San Sebastian is known for Pinxtos. I learned this while researching towns that might be good for us to spend time in while we looked around Spain. People go to San Sebastian to surf and eat. There are a lot of other attractions of course, but at first glance you may think that the best thing in the area is a night spent eating pintxos. I am all for eating and I love tapas, the pintxo version with which I am acquainted; little plates of good snacks that are shared with your dining companion. Scott and I love to enjoy a long tapas dinner, it’s fun to eat little bits of food and the best part is that you keep ordering things. It makes us take our time and is usually a fun and relaxing date, so I was really looking forward to eating in San Sebastian. I envisioned delicious tapas on every corner, one fulfilling, relaxing and enjoyable eating event after another. Scott would probably stop cooking altogether during our time in pintxo paradise and every moment spent not eating would be spent hiking off our dinners. Like all good dreams, reality tends to warp them a little bit.
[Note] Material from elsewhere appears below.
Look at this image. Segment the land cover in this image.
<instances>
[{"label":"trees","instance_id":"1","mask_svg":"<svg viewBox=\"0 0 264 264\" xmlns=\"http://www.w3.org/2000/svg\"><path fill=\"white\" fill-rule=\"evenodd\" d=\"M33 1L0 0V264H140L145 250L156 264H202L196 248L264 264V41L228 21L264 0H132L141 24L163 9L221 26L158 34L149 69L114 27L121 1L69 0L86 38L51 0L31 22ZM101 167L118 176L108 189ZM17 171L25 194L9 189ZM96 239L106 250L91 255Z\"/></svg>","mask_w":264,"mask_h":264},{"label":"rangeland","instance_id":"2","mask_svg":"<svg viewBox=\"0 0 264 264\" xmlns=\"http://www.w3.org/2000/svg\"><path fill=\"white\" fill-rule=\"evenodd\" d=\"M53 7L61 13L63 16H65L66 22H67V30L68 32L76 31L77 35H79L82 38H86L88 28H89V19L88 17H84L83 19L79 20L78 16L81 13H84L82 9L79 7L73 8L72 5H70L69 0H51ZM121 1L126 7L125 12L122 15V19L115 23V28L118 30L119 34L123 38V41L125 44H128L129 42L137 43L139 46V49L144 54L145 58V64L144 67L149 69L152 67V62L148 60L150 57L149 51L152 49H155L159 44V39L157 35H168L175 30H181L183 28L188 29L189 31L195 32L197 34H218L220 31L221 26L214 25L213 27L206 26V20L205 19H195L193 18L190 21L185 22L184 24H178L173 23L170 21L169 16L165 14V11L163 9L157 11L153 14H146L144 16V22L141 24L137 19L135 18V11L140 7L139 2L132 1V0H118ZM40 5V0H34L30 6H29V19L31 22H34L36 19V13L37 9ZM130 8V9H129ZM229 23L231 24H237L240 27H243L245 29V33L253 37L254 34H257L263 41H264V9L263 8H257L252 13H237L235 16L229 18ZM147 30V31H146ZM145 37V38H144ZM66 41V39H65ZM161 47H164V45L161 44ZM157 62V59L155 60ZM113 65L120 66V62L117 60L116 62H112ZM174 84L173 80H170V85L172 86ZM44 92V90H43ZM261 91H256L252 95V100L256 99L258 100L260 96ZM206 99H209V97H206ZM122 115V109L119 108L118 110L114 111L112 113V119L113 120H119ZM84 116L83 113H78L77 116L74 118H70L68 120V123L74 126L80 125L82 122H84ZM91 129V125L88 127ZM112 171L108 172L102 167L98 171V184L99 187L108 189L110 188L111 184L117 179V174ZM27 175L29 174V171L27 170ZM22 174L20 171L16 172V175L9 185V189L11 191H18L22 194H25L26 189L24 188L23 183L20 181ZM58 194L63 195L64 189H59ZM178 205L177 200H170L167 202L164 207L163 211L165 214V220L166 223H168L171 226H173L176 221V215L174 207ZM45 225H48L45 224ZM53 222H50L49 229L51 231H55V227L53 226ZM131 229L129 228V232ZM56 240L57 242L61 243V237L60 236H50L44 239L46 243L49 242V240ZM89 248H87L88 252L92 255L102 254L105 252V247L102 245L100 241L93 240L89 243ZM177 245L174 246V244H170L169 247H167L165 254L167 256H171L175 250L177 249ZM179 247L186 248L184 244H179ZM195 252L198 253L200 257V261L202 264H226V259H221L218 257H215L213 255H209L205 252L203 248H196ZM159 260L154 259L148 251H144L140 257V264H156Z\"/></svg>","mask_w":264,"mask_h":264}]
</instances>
A pintxo (Basque) or pincho (Spanish and pronounced peen-cho either way) is a small snack typically served in bars in northern Spain. The Spanish verb “pichar” means “to pierce” and pintxos are usually pierced with a toothpick or some type of wooden stake (I found this our the hard way because you can’t always see the non edible part of the food). All kinds of things are attached to a piece of bread with the tooth-pick, even frog as I found out, also the hard way, and herein lies the reality of a txikiteo (bar crawl including food, drink and socializing). It is a bit of a sport.
The first thing to know is that pintxos can be had all over San Sebastian, but if you want to wander in and out of bars, your location is Parte Vieja or Old Town. The first time Scott and I went on a txikiteo, we went alone and it was a quiet, rainy night in the middle of the week, perfect for us newbie pintxo eaters. It was still challenging and hard to know what the protocol demands. We chose quiet bars at first, but there were some that required elbowing your way into the eating establishment, which was intimidating. We worked our way up to those busy places and tried them just for fun, but it only took a few to realize that they weren’t our style.
There are many better pictures on-line of the platters of food to be explored in San Sebastian’s Pintxo scene, but this will give you an idea.
I just found a blogger who gave really helpful pintxo information and advice which I find very interesting now that I have experienced this sport without any preparation. There is a whole pintxo world that we missed, but we did our best at the time, watching and learning. You walk in, the staff behind the bar usually greets you and you ask for a plate and a drink. Before you, displayed on the bar for all to see and sneeze on, are plates and plates of hor d’oeuvres, usually with no indication as to the ingredients, but even when there were little signs, they were in Basque or Spanish. You carry your plate along the bar and pick up, with your hands (this part was hard for me, it seemed so germy, and I am not a germophobe) the snacks you want to eat. The bartender looks at your plate and then you find a place to sit or you can eat at the bar leaning over the plates of food (which seemed unsanitary too). You finish your snack and pay the bartender before moving on to the next place.
We took the kids to experience pintxos on Thanksgiving. It was fun and added even another level of food challenge. It was a much busier night in Old Town and add the kid’s bewilderment of food choices and ordering protocols to our own pintxo ineptitude and the evening became circus-like, fitting of traditional Thanksgiving meal preparation. I don’t know if the kids liked it all that much. Scott and I enjoyed it but I think it’s more fun if you go for the experience and not to assuage your hunger pains. One of the issues that I had with the pintxo experience is I always went hungry and then had to not only navigate my way around other more experienced pintxo eaters who were comfortable elbowing their way up to the bar and had that whole non verbal communication thing going with the bartender and the other sport eaters, but also spoke the language. By the time I had food in front of me, my mood was slipping to say the least and there was the time that I bit into a fried looking yumminess that turned our to be a cold and rubbery piece of frog. For me to lose my appetite when I am hungry is not an easy feat. The kids thought it was hilarious and it made Scott’s evening.
If you go to San Sebastian, you have to try pintxos at least once. My best suggestion, especially if you like to figure things out on the fly, is that you do not begin your adventure “hangry” the first time and go for the “experience” rather than focusing just on food. This blog could have been very helpful for me (http://www.waegook-tom.com/foodporn-friday/san-sebastian-pintxos/). Our wonderful apartment manager, Ane, also recommended a pintxo spot that is her parent’s favorite, which was just our speed called Nagusia 4. The pintxos were fresh and delicious, there were places to sit and the staff was nice and didn’t seem to be offended by our pintxo ignorance. We ate there three times!